Illustration shows AI Artificial intelligence words, miniature of robot and U.S. flag

By David Shepardson and Alexandra Alper

WASHINGTON (Reuters) -A bipartisan group of senators, including Majority Leader Chuck Schumer, on Wednesday called on Congress to approve $32 billion in funding for artificial intelligence research to keep the U.S. ahead of China in the powerful technology.

The senators, including Republicans Mike Rounds and Todd Young and Democrat Martin Heinrich, announced the goal as part of a legislative roadmap to address the promises and perils of AI.

If China is “going to invest $50 billion, and we’re going to invest in nothing, they’ll inevitably get ahead of us. So that’s why even these investments are so important,” Schumer said Wednesday.

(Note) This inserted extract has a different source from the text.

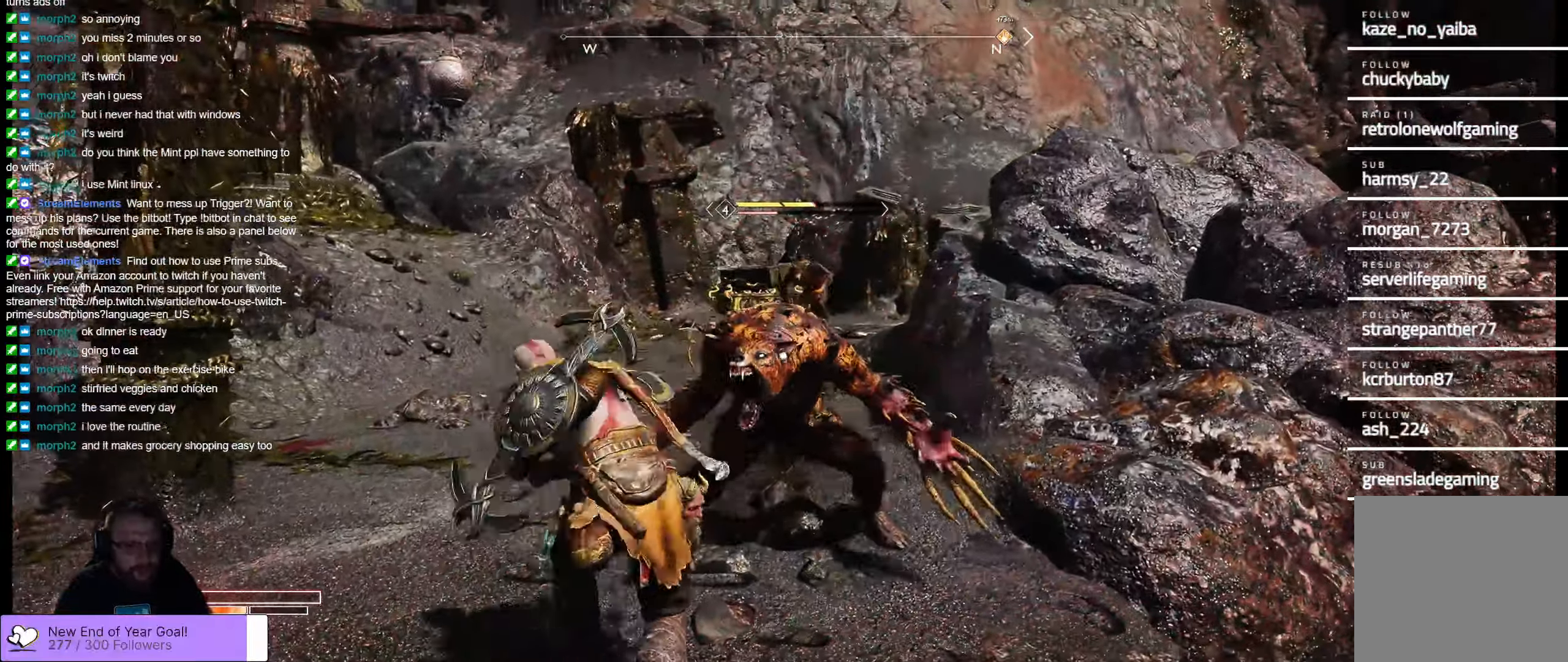
{"dt_ms": 500, "buttons": ["A", "L3"], "left_stick": "up-left", "right_stick": "center", "events": [[83, "left_stick", "up-left"], [117, "R1", "up"], [200, "R1", "down"], [233, "A", "down"], [250, "R1", "up"], [300, "L3", "down"], [417, "A", "up"], [450, "A", "down"]]}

The roadmap could help the U.S. address mounting worries about China’s advances in AI. Washington fears Beijing could use it to meddle in other countries’ elections, create bioweapons or launch muscular cyberattacks.

U.S. officials flagged concerns over China’s “misuse” of artificial intelligence in their first formal bilateral talks on the issue this week. Reuters reported this month that President Joe Biden’s administration is poised to open a new front in its effort to safeguard U.S. AI from China and Russia.

“This is a time in which the dollars related to this particular investment will pay dividends to the taxpayers of this country long term,” Rounds said. “China now spends probably about 10 times more than we do on AI development. They are in a hurry.”

The funding would cover non-defense uses of AI, the lawmakers said. Senators are still considering how much Congress should dedicate to defense-related AI, “but it’s going to be a very large number,” Schumer added.

Senators called for Congress to fund cross-government AI research and development including an all-of-government “AI-ready data” initiative and government AI testing and evaluation infrastructure.

They also called for more money for the Commerce Department’s export control division, which has barred the export of some advanced AI chips and tools to make them to China.

The Biden administration and lawmakers have sought AI legislation but made little headway. The administration is separately moving to adopt rules.

Schumer said he hoped Congress would pass some legislation by year-end.